*What the task asks*. The required result is every line of the records that includes "inicjujący".

*Source material*.
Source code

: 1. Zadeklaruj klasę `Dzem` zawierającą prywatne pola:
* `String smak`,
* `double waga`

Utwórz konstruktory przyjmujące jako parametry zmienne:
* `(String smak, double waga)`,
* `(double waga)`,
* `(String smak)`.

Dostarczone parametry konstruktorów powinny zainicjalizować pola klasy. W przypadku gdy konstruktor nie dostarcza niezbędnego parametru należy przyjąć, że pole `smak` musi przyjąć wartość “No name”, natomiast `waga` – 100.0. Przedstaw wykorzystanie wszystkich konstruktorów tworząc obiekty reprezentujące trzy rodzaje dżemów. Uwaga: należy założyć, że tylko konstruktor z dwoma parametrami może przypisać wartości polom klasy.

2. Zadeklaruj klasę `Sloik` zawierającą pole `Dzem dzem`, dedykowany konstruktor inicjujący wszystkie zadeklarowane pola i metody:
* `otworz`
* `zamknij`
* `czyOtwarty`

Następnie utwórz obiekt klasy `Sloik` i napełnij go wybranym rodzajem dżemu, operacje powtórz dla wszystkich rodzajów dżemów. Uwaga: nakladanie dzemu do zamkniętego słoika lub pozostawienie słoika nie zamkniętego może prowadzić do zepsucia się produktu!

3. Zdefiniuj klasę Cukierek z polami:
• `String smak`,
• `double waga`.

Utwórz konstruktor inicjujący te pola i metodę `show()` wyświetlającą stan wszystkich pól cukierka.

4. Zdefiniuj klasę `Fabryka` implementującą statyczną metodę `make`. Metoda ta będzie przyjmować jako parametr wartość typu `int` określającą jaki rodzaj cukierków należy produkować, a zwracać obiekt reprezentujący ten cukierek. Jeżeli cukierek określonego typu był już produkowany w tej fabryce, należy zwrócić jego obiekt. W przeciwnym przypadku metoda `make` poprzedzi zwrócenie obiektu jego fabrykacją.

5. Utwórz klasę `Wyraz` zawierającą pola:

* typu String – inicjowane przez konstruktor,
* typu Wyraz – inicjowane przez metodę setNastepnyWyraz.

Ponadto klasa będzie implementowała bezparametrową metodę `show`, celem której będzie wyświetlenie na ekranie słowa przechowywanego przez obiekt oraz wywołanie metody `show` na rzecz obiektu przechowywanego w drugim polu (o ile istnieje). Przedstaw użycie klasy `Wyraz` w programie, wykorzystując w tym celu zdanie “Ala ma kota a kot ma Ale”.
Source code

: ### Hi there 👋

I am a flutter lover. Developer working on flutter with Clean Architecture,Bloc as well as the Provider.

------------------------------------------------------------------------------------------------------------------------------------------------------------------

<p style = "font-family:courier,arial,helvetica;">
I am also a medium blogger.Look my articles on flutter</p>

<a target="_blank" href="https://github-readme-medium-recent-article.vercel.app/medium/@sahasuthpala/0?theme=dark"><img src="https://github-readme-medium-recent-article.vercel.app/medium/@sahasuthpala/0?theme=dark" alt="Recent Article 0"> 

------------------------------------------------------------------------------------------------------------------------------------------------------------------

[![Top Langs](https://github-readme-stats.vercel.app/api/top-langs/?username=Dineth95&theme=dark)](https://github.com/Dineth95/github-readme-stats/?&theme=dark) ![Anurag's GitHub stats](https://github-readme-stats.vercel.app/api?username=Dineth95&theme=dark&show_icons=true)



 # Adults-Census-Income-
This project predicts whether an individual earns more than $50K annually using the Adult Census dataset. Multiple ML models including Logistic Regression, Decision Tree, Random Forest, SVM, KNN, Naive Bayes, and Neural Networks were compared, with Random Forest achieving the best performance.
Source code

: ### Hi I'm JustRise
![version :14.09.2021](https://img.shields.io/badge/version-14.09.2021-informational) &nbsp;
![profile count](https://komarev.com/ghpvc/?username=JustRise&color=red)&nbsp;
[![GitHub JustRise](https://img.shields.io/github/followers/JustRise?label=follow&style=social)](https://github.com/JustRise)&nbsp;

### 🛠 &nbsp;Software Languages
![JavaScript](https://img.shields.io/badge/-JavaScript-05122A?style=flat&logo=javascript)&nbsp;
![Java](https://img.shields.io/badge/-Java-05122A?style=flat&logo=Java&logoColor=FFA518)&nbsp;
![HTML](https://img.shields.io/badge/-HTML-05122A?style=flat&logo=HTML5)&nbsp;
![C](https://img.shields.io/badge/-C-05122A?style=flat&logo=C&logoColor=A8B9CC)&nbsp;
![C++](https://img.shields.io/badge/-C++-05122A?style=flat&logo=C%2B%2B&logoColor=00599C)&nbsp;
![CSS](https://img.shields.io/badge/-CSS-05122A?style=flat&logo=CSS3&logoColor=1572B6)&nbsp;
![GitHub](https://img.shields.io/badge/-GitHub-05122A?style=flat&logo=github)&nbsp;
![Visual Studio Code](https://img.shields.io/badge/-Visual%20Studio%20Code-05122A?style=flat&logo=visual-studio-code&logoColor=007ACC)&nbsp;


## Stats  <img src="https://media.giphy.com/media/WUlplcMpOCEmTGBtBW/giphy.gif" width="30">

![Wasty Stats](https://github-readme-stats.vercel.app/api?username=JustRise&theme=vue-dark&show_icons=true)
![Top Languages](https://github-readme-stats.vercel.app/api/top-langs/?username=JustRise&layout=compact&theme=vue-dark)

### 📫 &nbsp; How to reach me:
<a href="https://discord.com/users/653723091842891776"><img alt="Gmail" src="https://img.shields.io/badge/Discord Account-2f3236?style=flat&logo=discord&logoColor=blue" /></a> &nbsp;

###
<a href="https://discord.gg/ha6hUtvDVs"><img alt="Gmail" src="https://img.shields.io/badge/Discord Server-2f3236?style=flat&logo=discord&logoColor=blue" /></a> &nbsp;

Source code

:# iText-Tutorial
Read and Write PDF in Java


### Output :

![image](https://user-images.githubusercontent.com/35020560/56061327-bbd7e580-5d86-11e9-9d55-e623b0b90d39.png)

*Result of this task*.
2. Zadeklaruj klasę `Sloik` zawierającą pole `Dzem dzem`, dedykowany konstruktor inicjujący wszystkie zadeklarowane pola i metody:
Utwórz konstruktor inicjujący te pola i metodę `show()` wyświetlającą stan wszystkich pól cukierka.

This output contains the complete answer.